In Crace’s world, all gods have departed, and there is no hope of anything for the individual beyond life itself. As Celice and Joseph’s daughter Syl comes to realize,
“No one transcends. There is no future and there is no past. There is no remedy for death—or birth—except to hug the spaces in between. Live loud. Live wide. Live tall.”
But in the sheer beauty of the natural process that Crace delineates, there is still a kind of grace. At a late point in the book, the narrator laments that Celice and Joseph’s bodies were ever found and subjected to ‘proper burial’.
“The dunes could have disposed of Joseph and Celice themselves. They didn’t need help. The earth is practised in the craft of burial. It gathers round. It embraces and adopts the dead. Joseph and Celice would have turned to landscape, given time.”
One of the salutary achievements of this short novel is that it makes mortality immediate to us—our own and everything else’s—in a way that many other tales do not. When asked by Adam Begley for the Paris Review about the difficulty of writing it, Crace said:
“The hard companion is death.

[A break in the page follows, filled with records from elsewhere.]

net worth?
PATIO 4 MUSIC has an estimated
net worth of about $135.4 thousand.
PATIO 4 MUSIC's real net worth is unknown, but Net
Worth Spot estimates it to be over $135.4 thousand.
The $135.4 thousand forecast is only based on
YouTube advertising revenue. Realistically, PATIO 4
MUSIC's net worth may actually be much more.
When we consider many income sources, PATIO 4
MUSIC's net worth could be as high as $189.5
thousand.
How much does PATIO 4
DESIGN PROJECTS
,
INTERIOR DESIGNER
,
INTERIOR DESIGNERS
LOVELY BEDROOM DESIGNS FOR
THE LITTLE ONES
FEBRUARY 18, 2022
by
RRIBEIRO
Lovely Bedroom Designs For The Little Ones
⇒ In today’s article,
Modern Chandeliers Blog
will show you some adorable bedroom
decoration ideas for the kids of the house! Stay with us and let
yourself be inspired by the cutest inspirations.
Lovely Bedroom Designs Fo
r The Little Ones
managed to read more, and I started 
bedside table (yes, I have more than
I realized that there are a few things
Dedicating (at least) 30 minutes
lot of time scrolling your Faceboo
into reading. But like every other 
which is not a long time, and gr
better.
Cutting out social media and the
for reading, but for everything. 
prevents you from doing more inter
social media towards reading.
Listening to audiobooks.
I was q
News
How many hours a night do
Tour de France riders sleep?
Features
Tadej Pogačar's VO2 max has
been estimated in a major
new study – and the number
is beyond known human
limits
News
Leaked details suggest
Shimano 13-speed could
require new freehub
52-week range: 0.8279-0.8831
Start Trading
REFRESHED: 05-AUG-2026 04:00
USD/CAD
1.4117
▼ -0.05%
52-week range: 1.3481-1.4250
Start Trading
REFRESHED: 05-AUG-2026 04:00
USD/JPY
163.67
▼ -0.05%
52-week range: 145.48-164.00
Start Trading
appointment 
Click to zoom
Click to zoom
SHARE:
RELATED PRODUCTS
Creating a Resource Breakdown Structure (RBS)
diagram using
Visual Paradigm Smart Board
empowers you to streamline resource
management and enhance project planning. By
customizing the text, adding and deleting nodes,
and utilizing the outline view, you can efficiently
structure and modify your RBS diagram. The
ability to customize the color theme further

The hard companion is not the prose, not the actual task of writing that lays before you that day. I don’t find it difficult to achieve the effects I’m going for—but nevertheless there is a cost for some of those effects—having to think about death itself, to spend a lot of time in somber circumstances—that’s hard.”
But as Crace so clearly shows, being dead is not really the end of anything. As he has the scholar Mondazy note:
“Our Books of Life don’t have an end. Fresh chapters are produced though we are dead. Our pages never terminate. But given time, the paper yellows, then turns green. The vellum flesh becomes the leaf.”
As to Mondazy’s Fish, I’ll leave you to discover just what that is within the pages of this book yourself.